§ **Text block**

<<<<

Walking home tonight , I got to thinking about what Alex had said during the seminar about how a foreign language can appear like a beautiful piece of music...because one cannot understand the individual words, the sound we hear becomes an entity in its own right. Once one starts to understand individual words, that specialness is lost.
Likewise, a piece of music sounds beautiful to us when we listen to it as a whole thing - individually, separated from each other, the notes and sounds mean nothing...
In other words, "The whole is greater than the sum of the parts" - Gestalt theory!
Once, I went to see a production of The Carmelites at the ENO; now, I like a bit of opera, but only when I don't understand what the characters are singing about, but the ENO sing in English (obviously) and there was this really dramatic moment when one of the nuns jumped up onto a chair, and, as the orchestra reached a crescendo, sang the following line 'Oh no - my stew is burning'... Listening to opera in Italian etc. means, for me at least, that I hear music, not lyrics...
ReplyDeleteActually can't comment on this again . . . just typed l o n g comment and it all disappeared!@£$% Will try again . . another time - brief synopsis - It was a great analogy . . music and words . . . apparently, according to somebody called Albert Mehrabian, only a small portion of what is said is communicated through words and that music and dance make up the rest of our understanding of what is being said to us (something I learnt when doing a work related "presentations skills course" early 90's) . . or something along those lines . . I love words and language and really enjoy speaking in foreign languages - different languages have different melodies, rhythms and cadences . . . but I also enjoy listening to people speaking in a language even when I don't understand . . strange woman! When I was little my friend and I used to practice speaking 'fluent french' . . . (we were seven . . ) we used all the sounds and intonations that we heard on the recordings in class and were really quite good - except that not a real word was ever spoken!!! This was all before computer games and dvd's etc!!!!

>>>>

§ **Directions**
[a] Output the part of the post on language and music from "Once, I went" to "music, not lyrics...", word for word.
[b] In the post on language and music, what did the nun sing after jumping onto a chair in the ENO production of The Carmelites?
The lines that come after this text have nothing to do with the work here.

§ **Record set**

<<<<

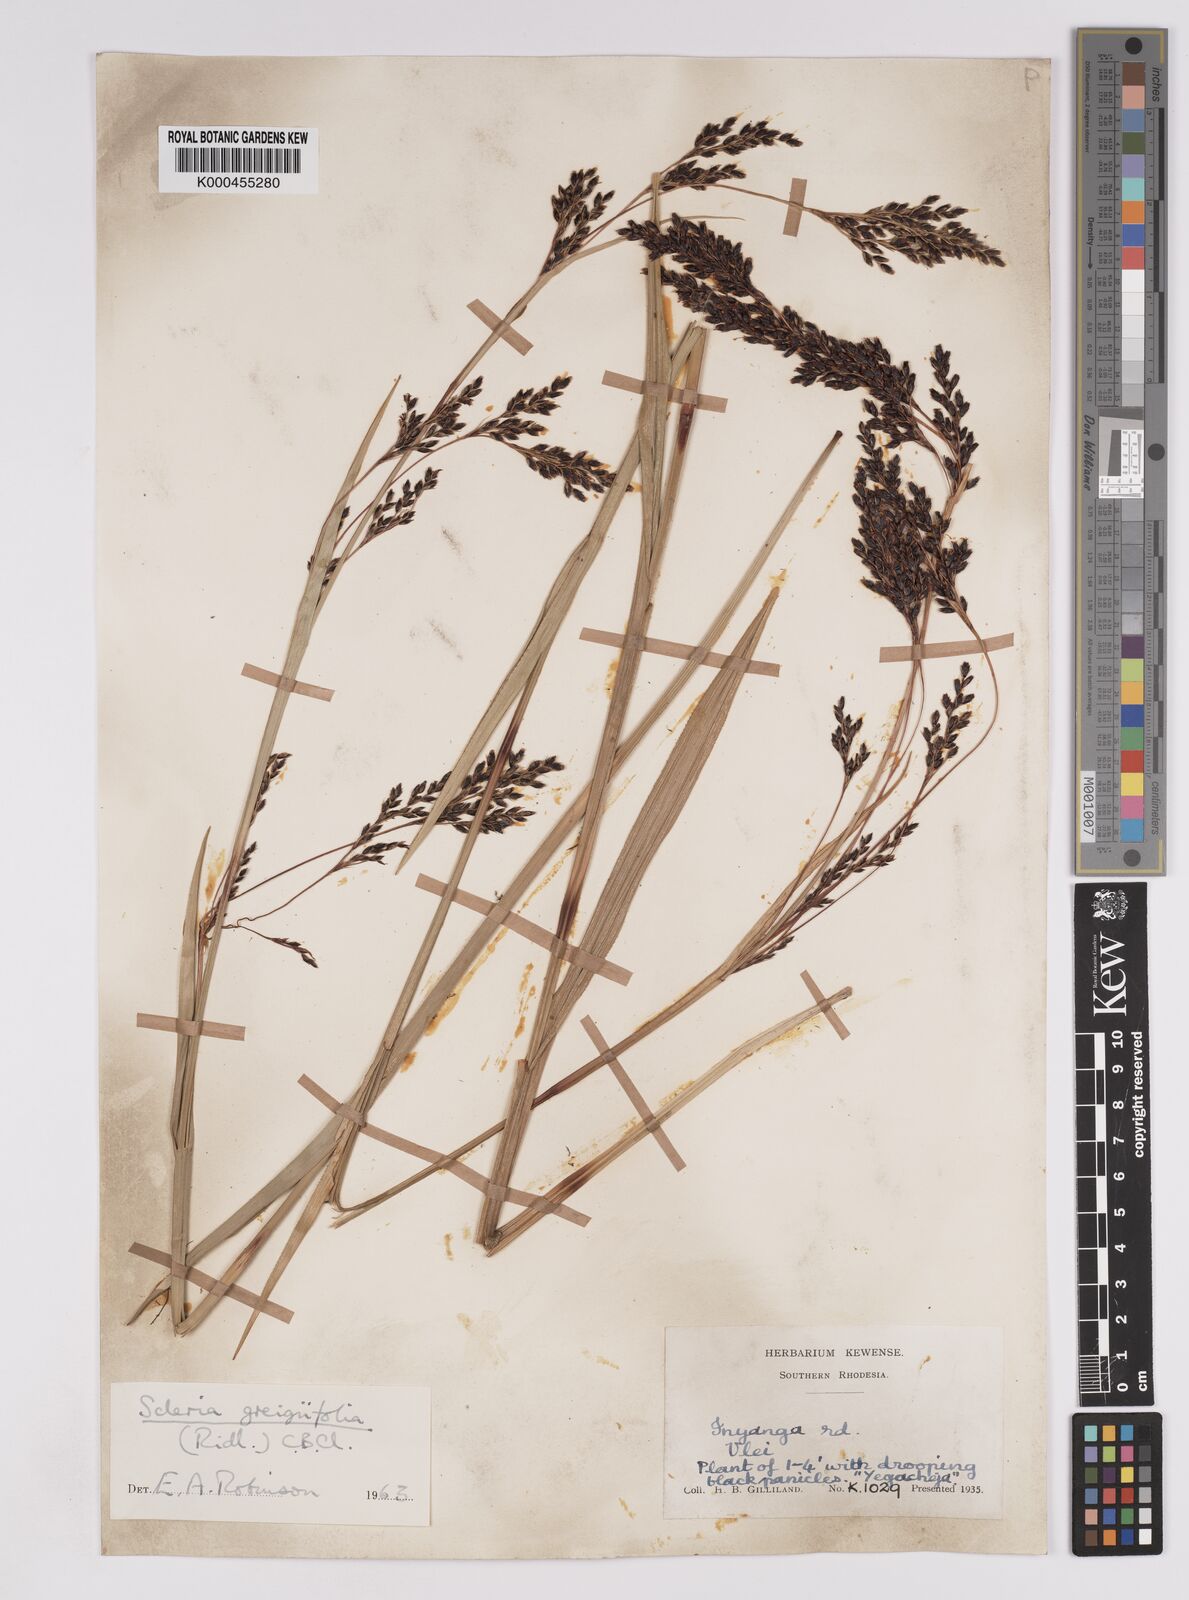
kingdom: Plantae
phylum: Tracheophyta
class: Liliopsida
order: Poales
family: Cyperaceae
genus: Scleria
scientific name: Scleria greigiifolia
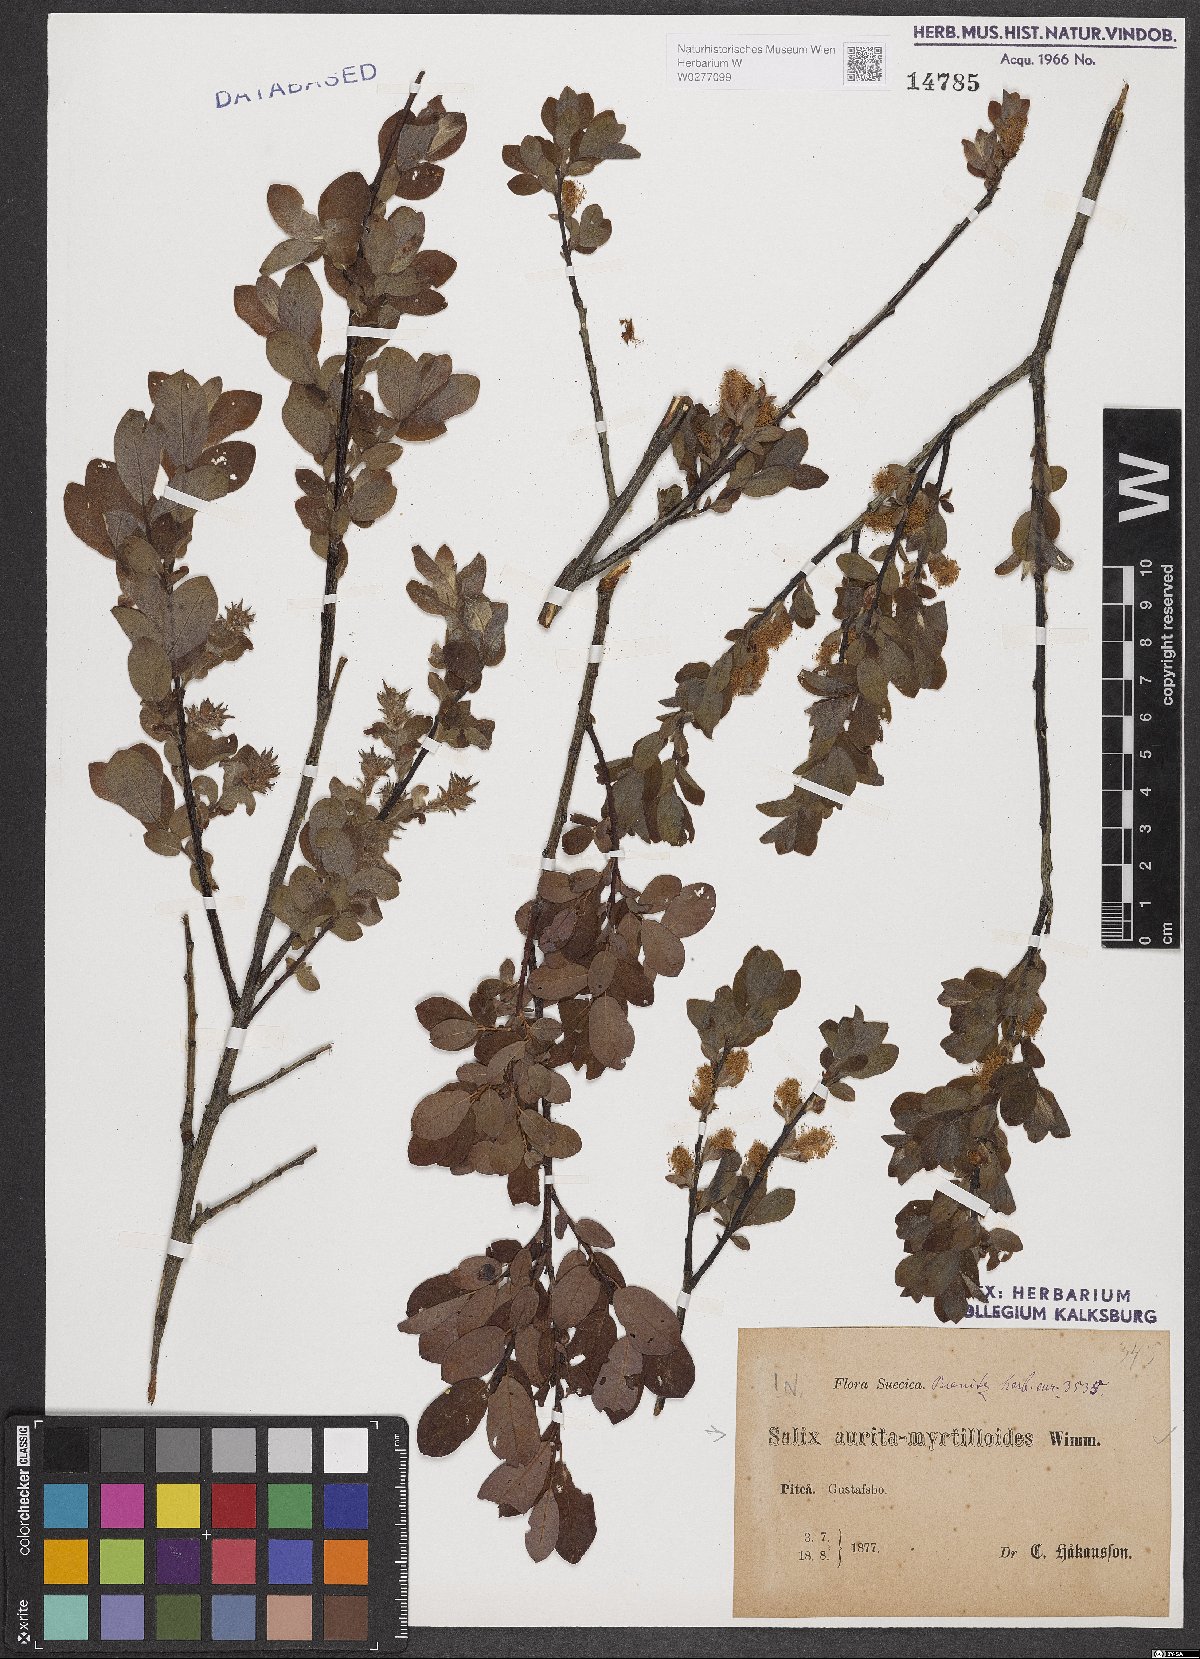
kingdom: Plantae
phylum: Tracheophyta
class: Magnoliopsida
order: Malpighiales
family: Salicaceae
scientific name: Salicaceae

>>>>

§ **Solution set**
[a]
Once, I went to see a production of The Carmelites at the ENO; now, I like a bit of opera, but only when I don't understand what the characters are singing about, but the ENO sing in English (obviously) and there was this really dramatic moment when one of the nuns jumped up onto a chair, and, as the orchestra reached a crescendo, sang the following line 'Oh no - my stew is burning'... Listening to opera in Italian etc. means, for me at least, that I hear music, not lyrics...

[b] "Oh no - my stew is burning"